Missing context or citations: - No engagement with reinforcement learning policy gradient methods (e.g., REINFORCE, PPO), which are optimization algorithms with massive current usage and overlap with stochastic and population chapters. - Second-order methods for large-scale neural networks (K-FAC, Shampoo, L-BFGS in ML) are absent despite the deep learning application vignette. - Modern hyperparameter optimization literature (Hyperband, BOHB, neural architecture search) is not mentioned in the surrogate optimization chapters. - Complexity-theoretic results (NP-hardness of integer programming, inapproximability) are not discussed in Chapter 22, which could mislead readers about the tractability landscape.
Possible experimental / analytical issues: - No empirical comparison of algorithms on benchmark functions (Appendix B provides the functions but no comparative results); readers cannot judge relative performance without external sources. - Breadth-over-depth trade-off: 24 chapters in a single volume necessarily provides surface-level coverage of some topics (e.g., expression optimization and multidisciplinary optimization receive one chapter each, topics that support entire dedicated textbooks). - Julia code snippets shown in-line cannot be run-tested from the provided excerpt; no CI or reproducibility infrastructure is described. - The Rosenbrock worked example (Example 1.2) uses a non-standard coefficient of 5 (canonical form uses 100) without comment — minor but potentially confusing for readers cross-referencing other texts.
Ideas for future work: - Add a comparative benchmark chapter running all covered algorithm families on the Appendix B test functions with wall-clock time, function-evaluation count, and solution quality — directly addressing the algorithm-selection gap. - Provide Python (NumPy/JAX) implementations alongside Julia to broaden practitioner adoption. - Add a chapter or extended section on optimization in the stochastic/online setting (stochastic gradient with streaming data, regret minimization) to bridge to modern ML training practice. - Develop a decision tree or structured taxonomy (beyond Figure 1.16) mapping problem properties — convexity, differentiability, noise level, evaluation cost, constraint type — to recommended algorithm families.
Methods
- gradient-descent
- Newton's method
- Levenberg-Marquardt
- simulated annealing
- genetic algorithms
- particle swarm optimization
- simplex algorithm
- ADMM
- interior point methods
- Bayesian optimization
- Gaussian processes
- dynamic programming
- automatic differentiation
- quasi-Newton methods
- cross-entropy method
- covariance matrix adaptation
- disciplined convex programming
- quadratic programming
Claims
- The book provides a broad introduction to optimization algorithms with a focus on practical engineering design applications, implemented in Julia.

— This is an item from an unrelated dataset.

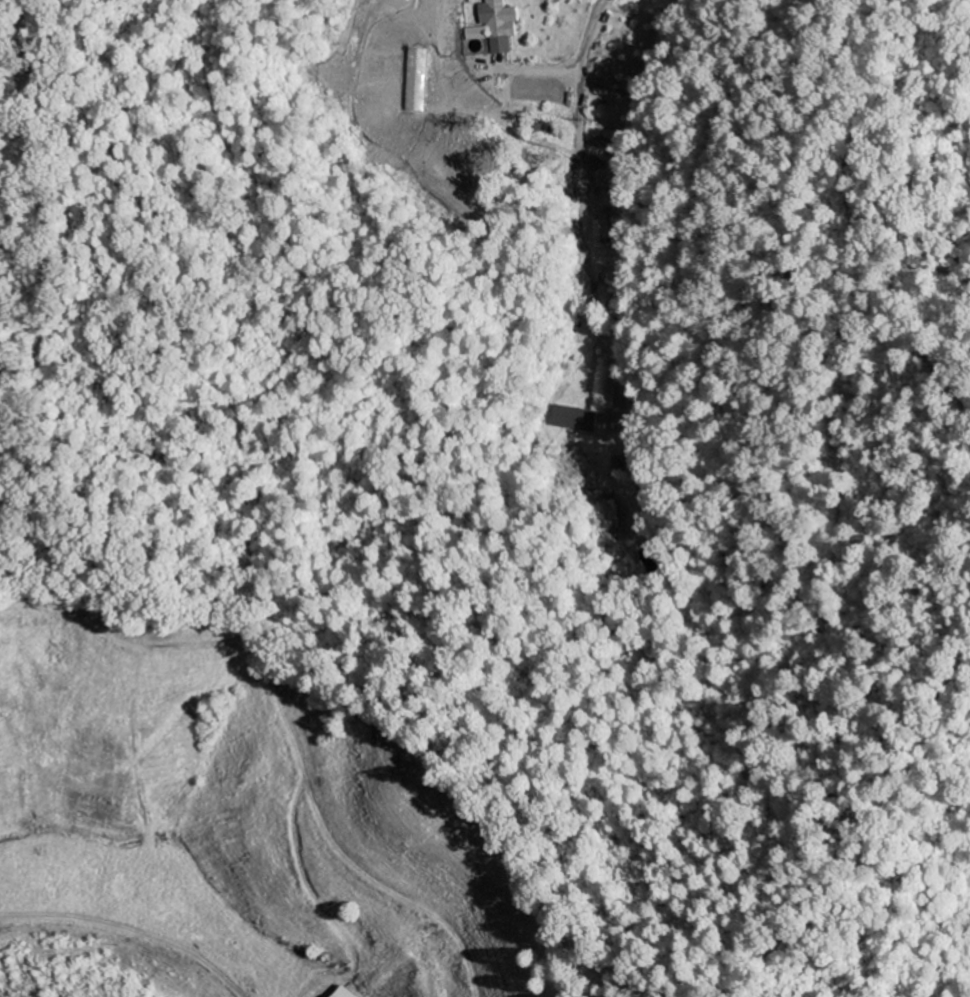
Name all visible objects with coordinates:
building: (491, 27)
road: (582, 202)
building: (571, 420)
building: (350, 993)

- The second edition adds three new chapters on duality, quadratic programming, and disciplined convex programming compared to the first edition.
- The alternating direction method of multipliers (ADMM) is presented as a generally applicable constrained optimization approach that scales robustly to extremely large problems.
- Disciplined convex programming allows problems to be expressed naturally while enabling automatic verification of convexity and reformulation for efficient solution.
- No single optimization algorithm is universally best; the no free lunch theorems imply that algorithm choice should be guided by assumptions about the objective function's distribution.